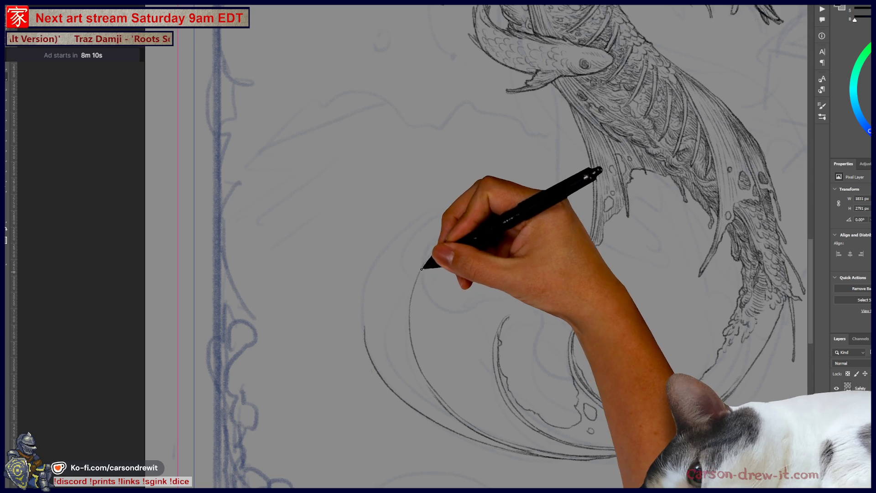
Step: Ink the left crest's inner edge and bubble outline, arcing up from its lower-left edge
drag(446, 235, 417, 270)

____________

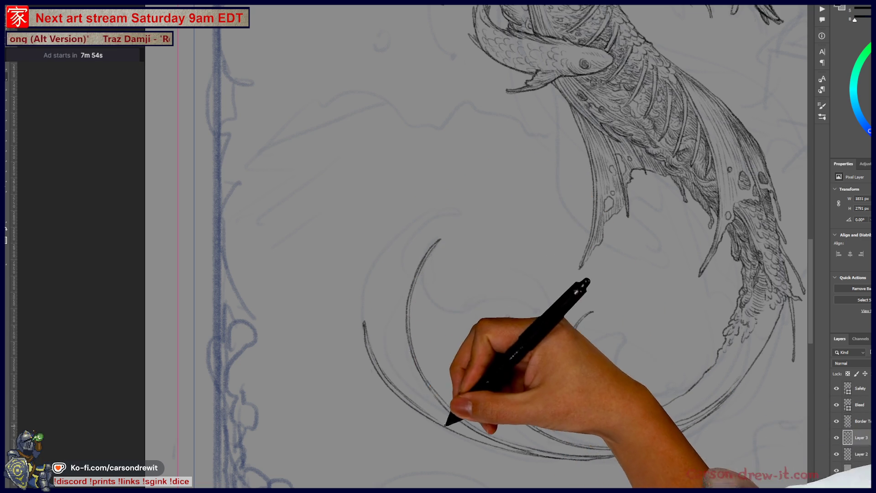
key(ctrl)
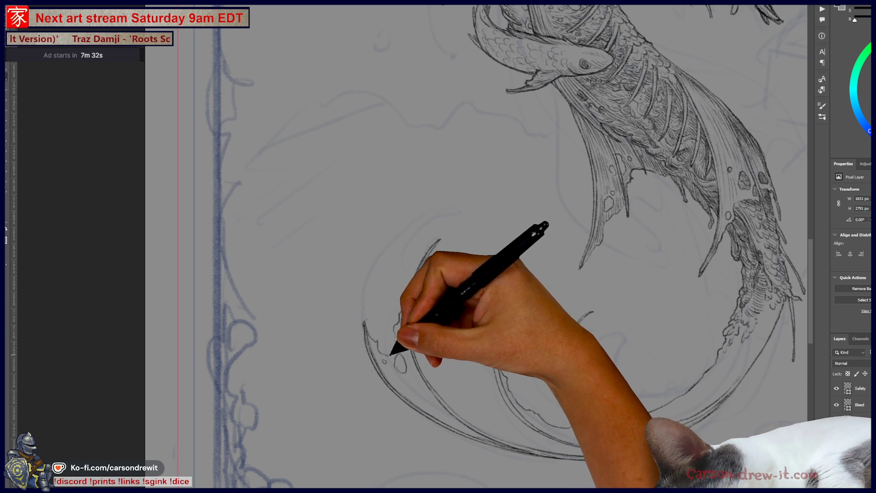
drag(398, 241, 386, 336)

____________

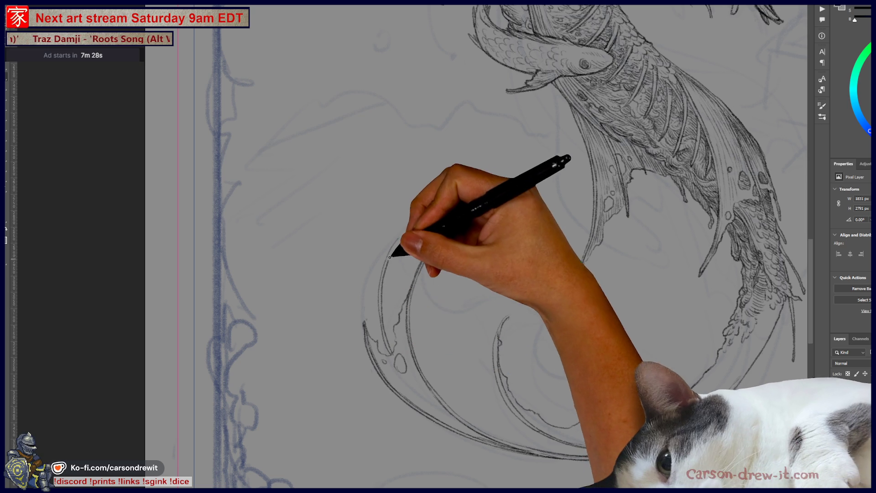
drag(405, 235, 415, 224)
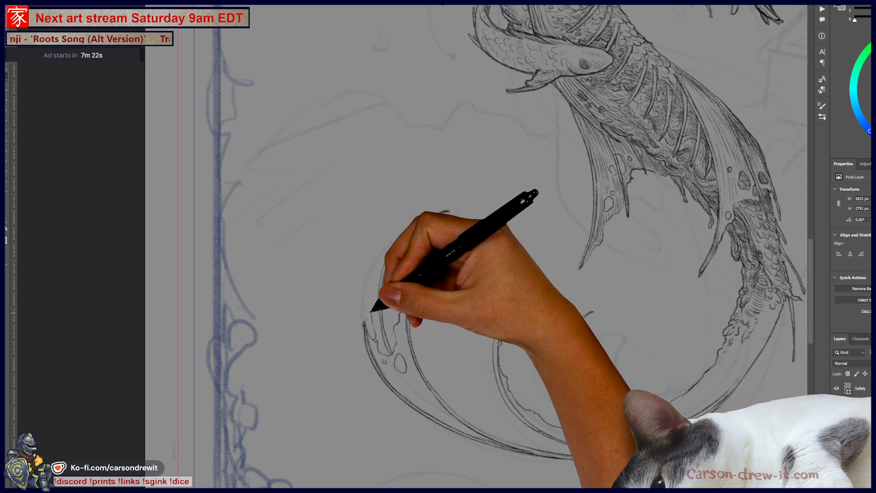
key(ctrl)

____________

Look over the records above, and wherever a line contains the string "drag", copy that line.

drag(446, 235, 417, 270)
drag(398, 241, 386, 336)
drag(405, 235, 415, 224)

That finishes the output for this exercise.